Many of us use the walk-run method when we start out, but seasoned runners can also benefit from taking frequent walk breaks, says Lisa Jackson, co-author of Running Made Easy
Ask many runners how they got started in running and, chances are, they’ll mention Couch to 5K. This amazing app from the NHS takes runners from sofa-sloth status to proud 5K finisher in just nine weeks. In case you missed it, this app took things back to basics, asking beginners to attempt just 60 seconds of running at a time, interspersing those speedier sections with walk breaks.
Many of us tend to forget about walk-running once we can comfortably run 5K. But that’s a mistake, and here’s why: this approach can actually help you run faster. Far from being a sign of weakness during a race, walk-running can be a sign that you’re running smarter, not harder, and even elite runners have benefitted from this approach.
How it all began
Run-walking was first popularised in America by former Olympian Jeff Galloway (jeffgalloway.com), hence its nickname of ‘Jeffing’. Jeff’s run-walk method has helped millions of aspiring runners to achieve their goals.
Two years after competing in the 1972 Munich Olympics, Jeff started teaching beginner runners how to take up running and avoid injury by using the concept he’d devised.
After fine-tuning his walk-run ratios based on the results of over 500,000 runners who’ve tried out different combinations, Jeff found that, on average, marathon runners using his method slashed 13-plus minutes off their times, whereas half marathoners cut theirs by seven minutes.
The most important thing to remember with walk-running is that you should start taking walk breaks right from the get-go, rather than waiting until you can’t run any more.
“Walking uses your muscles differently to when you’re running, so this means the early walk breaks ensure you’re likely to feel less tired, and the later ones help to reduce the amount of damage your muscles suffer,” says running coach Rory Coleman (colemancoaching.co.uk).
There’s an old saying that, “there’s only one way to eat an elephant: one bite at a time,”, and this is exactly what walk-running does for any daunting distance. Instead of feeling overwhelmed by the challenge ahead, walk-running breaks a race into smaller sections, making it feel more manageable. You’ll find yourself looking forward to walking when you’re running, and also start feeling impatient to run again when you’re walking.
Constantly having to check when you’re next due to run or walk is also a great distraction from any aches and pains! “Because the walk breaks help you feel rested, you’l have gas in the tank for the final miles,” says Dr Rhonda Cohen, author of Sport Psychology: Optimising Human Performance (Bloomsbury Sport, £22). “Other runners may no longer feel that they can run.

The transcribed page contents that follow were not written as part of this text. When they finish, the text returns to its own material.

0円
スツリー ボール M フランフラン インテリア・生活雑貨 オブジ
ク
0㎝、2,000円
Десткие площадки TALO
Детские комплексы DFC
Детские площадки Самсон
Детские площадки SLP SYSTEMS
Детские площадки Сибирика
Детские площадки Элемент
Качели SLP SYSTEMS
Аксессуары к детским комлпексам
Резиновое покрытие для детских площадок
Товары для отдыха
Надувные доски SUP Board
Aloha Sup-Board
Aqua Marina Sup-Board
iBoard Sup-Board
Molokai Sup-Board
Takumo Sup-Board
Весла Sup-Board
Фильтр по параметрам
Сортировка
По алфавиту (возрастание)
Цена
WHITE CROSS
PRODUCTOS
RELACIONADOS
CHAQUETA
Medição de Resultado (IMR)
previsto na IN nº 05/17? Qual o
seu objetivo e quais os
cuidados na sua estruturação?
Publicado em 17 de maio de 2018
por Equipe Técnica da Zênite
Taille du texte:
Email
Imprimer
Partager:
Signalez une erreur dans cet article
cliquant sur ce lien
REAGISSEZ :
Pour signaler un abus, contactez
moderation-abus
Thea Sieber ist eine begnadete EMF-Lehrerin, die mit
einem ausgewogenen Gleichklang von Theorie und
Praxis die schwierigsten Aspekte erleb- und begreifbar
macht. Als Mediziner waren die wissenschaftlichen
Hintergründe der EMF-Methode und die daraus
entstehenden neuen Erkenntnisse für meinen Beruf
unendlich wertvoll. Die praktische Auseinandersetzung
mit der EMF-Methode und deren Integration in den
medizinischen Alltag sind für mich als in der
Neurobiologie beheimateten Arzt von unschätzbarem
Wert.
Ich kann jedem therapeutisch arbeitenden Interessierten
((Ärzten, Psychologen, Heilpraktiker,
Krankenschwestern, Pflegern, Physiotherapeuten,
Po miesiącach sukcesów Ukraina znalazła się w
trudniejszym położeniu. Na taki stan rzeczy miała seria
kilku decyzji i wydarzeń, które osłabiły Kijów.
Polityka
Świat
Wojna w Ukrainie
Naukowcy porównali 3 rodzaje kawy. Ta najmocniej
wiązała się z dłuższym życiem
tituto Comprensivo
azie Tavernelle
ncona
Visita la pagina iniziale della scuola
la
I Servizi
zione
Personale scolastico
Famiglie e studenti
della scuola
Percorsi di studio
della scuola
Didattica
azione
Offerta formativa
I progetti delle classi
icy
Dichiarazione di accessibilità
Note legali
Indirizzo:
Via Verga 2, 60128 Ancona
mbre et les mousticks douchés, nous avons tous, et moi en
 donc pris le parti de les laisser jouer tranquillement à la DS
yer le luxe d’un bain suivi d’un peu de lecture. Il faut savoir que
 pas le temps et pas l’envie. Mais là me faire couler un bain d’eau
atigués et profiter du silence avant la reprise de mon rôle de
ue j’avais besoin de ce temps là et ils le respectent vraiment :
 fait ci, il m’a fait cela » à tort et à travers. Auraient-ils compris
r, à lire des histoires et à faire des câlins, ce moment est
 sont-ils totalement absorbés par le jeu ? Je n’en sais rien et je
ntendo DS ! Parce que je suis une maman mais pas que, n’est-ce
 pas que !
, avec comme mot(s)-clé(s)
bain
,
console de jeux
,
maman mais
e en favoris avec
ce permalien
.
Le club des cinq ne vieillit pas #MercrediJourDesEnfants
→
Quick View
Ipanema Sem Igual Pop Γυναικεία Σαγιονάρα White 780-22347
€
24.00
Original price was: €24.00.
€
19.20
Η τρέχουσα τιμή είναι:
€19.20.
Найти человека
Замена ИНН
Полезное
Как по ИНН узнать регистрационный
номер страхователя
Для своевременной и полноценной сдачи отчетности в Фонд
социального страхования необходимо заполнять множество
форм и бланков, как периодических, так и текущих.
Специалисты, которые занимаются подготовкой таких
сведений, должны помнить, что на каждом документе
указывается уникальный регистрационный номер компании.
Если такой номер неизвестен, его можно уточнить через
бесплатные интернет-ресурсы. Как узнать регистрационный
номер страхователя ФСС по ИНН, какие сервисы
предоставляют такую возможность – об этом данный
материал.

The feeling of sailing past fellow competitors in the later stages is a huge confidence boost.”
How to do it
Jeff says that, for most runners, it’s best to walk for only 30 seconds, as walking for longer than that may cause a slowdown during the second half of a run, which will make it harder to resume running again. You may, however, find that 30 seconds isn’t long enough, so I advise that you try ‘banking’ your walk breaks into a three- or five-minute slot, so you have plenty of time to get your breath back, dig out your race snacks and adjust your clothing.
If you’re new to walk-running, experiment with it in training and see what works best for you. Some coaches recommend walking for a minute every mile, while Rory recommends a two-to-one ratio, for example running for two miles then walking for a mile. Whatever ratios you use, the general rule is that the faster time you’re aiming for, the shorter your walk breaks should be.